I knew that the poor classes in the country have been particularly suffering because of the crisis. But I did not know the extent of the problem until I spoke to families struggling on a daily basis to send their children to school and put food on their plates.
I heard many heart-breaking stories of families receiving warnings from schools because they were not paying tuition fees and subsequently had to keep their children at home for days until they could pay. There were also many stories of families who could not afford their rent anymore and who were scared of losing homes they lived in for decades, in some cases.
What touched me most was to see people keeping a very tidy and even elegant appearance knowing that in reality they were worried about sleeping hungry. These were people who were able to sustain themselves and even live rather comfortably few years ago but who are, today, increasingly uncertain of the future.

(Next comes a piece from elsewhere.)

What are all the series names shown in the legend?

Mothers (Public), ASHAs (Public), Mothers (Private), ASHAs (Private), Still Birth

I was particularly moved by the sad look of Tony, an impoverished contractor, who is anxious about the possibility of having to move his daughter from a private school to a public one. Children’s education is still the single most highly valued thing for Lebanese parents. Public schools in the country can be notoriously bad. So most parents pay a large part of their income to ensure that their children receive the best education possible at private institutions.

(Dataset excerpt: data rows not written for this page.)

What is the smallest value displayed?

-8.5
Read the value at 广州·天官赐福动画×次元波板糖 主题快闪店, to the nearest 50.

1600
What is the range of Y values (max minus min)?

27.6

I was also unsettled by Marlene’s story. She is a struggling nurse who went into debt to ensure that her daughter gets a good college education. Marlene keeps an elegant wardrobe despite her meager income. She told me that she hasn’t bought any new clothing items for a very long time. She said that her sister gives her some of her clothes after wearing them for a little while.
I think the most challenging moment was asking people how they saw the future. Most of the time, they responded with blank looks as if they had been avoiding thinking about that. Most said they just lived one day at a time.
Despite this bleak picture, many of those I interviewed seemed resilient. I was pleasantly surprised to find out that several said that they did not wish to leave the country despite their hardships. They said the thought that Christian minorities were being driven out of Syria and Iraq made them even more determined to stay in the land of their ancestors.